━━━━━ PROVIDED DATA ━━━━━

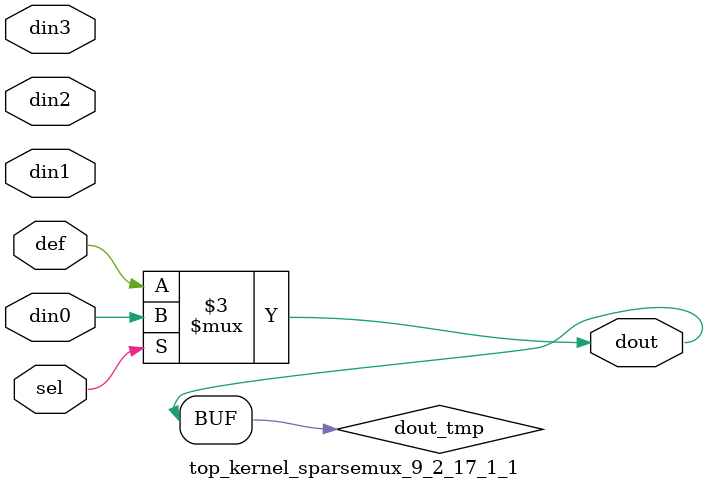
<source format=v>
`timescale 1ns / 1ps

module top_kernel_sparsemux_9_2_17_1_1 (din0,din1,din2,din3,def,sel,dout);

parameter din0_WIDTH = 1;

parameter din1_WIDTH = 1;

parameter din2_WIDTH = 1;

parameter din3_WIDTH = 1;

parameter def_WIDTH = 1;
parameter sel_WIDTH = 1;
parameter dout_WIDTH = 1;

parameter [sel_WIDTH-1:0] CASE0 = 1;

parameter [sel_WIDTH-1:0] CASE1 = 1;

parameter [sel_WIDTH-1:0] CASE2 = 1;

parameter [sel_WIDTH-1:0] CASE3 = 1;

parameter ID = 1;
parameter NUM_STAGE = 1;



input [din0_WIDTH-1:0] din0;

input [din1_WIDTH-1:0] din1;

input [din2_WIDTH-1:0] din2;

input [din3_WIDTH-1:0] din3;

input [def_WIDTH-1:0] def;
input [sel_WIDTH-1:0] sel;

output [dout_WIDTH-1:0] dout;



reg [dout_WIDTH-1:0] dout_tmp;


always @ (*) begin
(* parallel_case *) case (sel)
    
    CASE0 : dout_tmp = din0;
    
    CASE1 : dout_tmp = din1;
    
    CASE2 : dout_tmp = din2;
    
    CASE3 : dout_tmp = din3;
    
    default : dout_tmp = def;
endcase
end


assign dout = dout_tmp;



endmodule

</source>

━━━━━

PROBLEM DETAILS: Could you set down every record above exactly as written, leaving out the pictures?

EXERCISE OUTPUT:
<source format=v>
`timescale 1ns / 1ps

module top_kernel_sparsemux_9_2_17_1_1 (din0,din1,din2,din3,def,sel,dout);

parameter din0_WIDTH = 1;

parameter din1_WIDTH = 1;

parameter din2_WIDTH = 1;

parameter din3_WIDTH = 1;

parameter def_WIDTH = 1;
parameter sel_WIDTH = 1;
parameter dout_WIDTH = 1;

parameter [sel_WIDTH-1:0] CASE0 = 1;

parameter [sel_WIDTH-1:0] CASE1 = 1;

parameter [sel_WIDTH-1:0] CASE2 = 1;

parameter [sel_WIDTH-1:0] CASE3 = 1;

parameter ID = 1;
parameter NUM_STAGE = 1;



input [din0_WIDTH-1:0] din0;

input [din1_WIDTH-1:0] din1;

input [din2_WIDTH-1:0] din2;

input [din3_WIDTH-1:0] din3;

input [def_WIDTH-1:0] def;
input [sel_WIDTH-1:0] sel;

output [dout_WIDTH-1:0] dout;



reg [dout_WIDTH-1:0] dout_tmp;


always @ (*) begin
(* parallel_case *) case (sel)
    
    CASE0 : dout_tmp = din0;
    
    CASE1 : dout_tmp = din1;
    
    CASE2 : dout_tmp = din2;
    
    CASE3 : dout_tmp = din3;
    
    default : dout_tmp = def;
endcase
end


assign dout = dout_tmp;



endmodule

</source>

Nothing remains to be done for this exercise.